MOOROODUC ESTATE The Moorooduc Pinot Noir, Mornington Peninsula
Established in 1982 by Richard and Jill McIntyre, Moorooduc Estate was one of the early pioneers of Mornington Peninsula winemaking. The focus has always been on high-quality production, with a hands-on approach, minimal use of chemicals in the vineyards and minimum intervention in the winery. The varietal focus has always been on Pinot Noir and Chardonnay -- interpreted with a Burgundian sensibility. McIntyre was also an early exponent of natural-yeast fermentation. Moorooduc’s production is 5000-6000 dozen each year.
The flagship red is ‘The Moorooduc’ Pinot Noir from the McIntyre Vineyard. Seven clones (MV6, 115, 114, 777, 667, Abel and Pommard) are hand-picked, destemmed, wild yeast open-fermented, spend 19-21 days on skins and are matured in French oak (20% new). Aromas are pure and perfumed and the palate is silky-smooth with intense strawberry and red cherry fruit overlying a firm structure. The balance and length will satisfy both those who choose to drink young and those who opt for long-term (10-15 years) cellaring.
Lots of cherry and berry character with some toffee and cream aromas and flavors. Medium body. Fine tannins.
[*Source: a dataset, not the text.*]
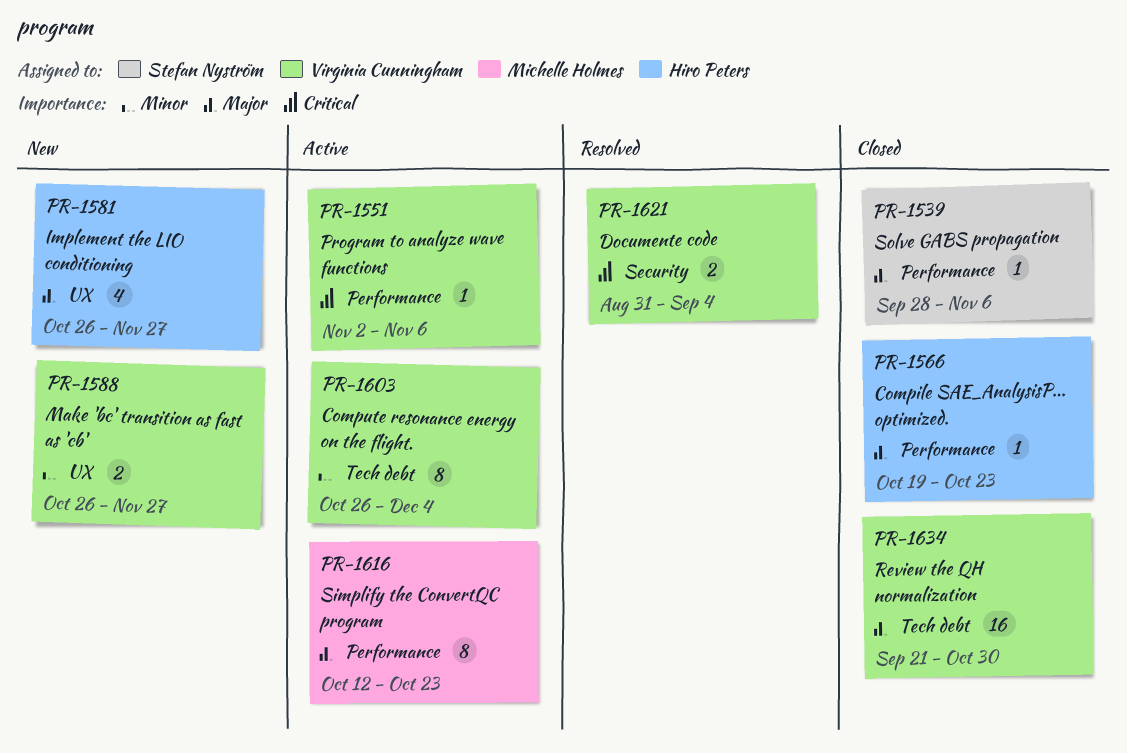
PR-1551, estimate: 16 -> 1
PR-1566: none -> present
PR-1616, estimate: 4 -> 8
I like the precision and center-weighted palate here.
94 points, JamesSuckling.com (June 2019)
The most subtle and finely honed of the Moorooduc Pinots from this vintage, with an X-factor. At the risk of annoying those who don't like such comparisons, it's hard to not see a Burgundian connection here: the quality of the fruit character, the interplay of oak, the beautifully integrated tannin and acid, the minerally, elemental undertone. It seems superfluous to pick it all apart, suffice to say that it's Pinot of high quality by any measure.
96 points, Steven Creber (January 2018)
The Mornington Peninsula is located approximately one hour south of Melbourne. A cool maritime climate,the region is virtually frost free, but is susceptible to high winds. Rainfall is moderate, throughout winter and the growing season. Most of the vineyards are located between just above sea level and 200 metres. Soils range from weathered volcanic soils to sandy loams and friable well-drained clays. Mornington Peninsula is best known for making elegant cool climate Chardonnay, Pinot Gris and sublime Pinot Noir.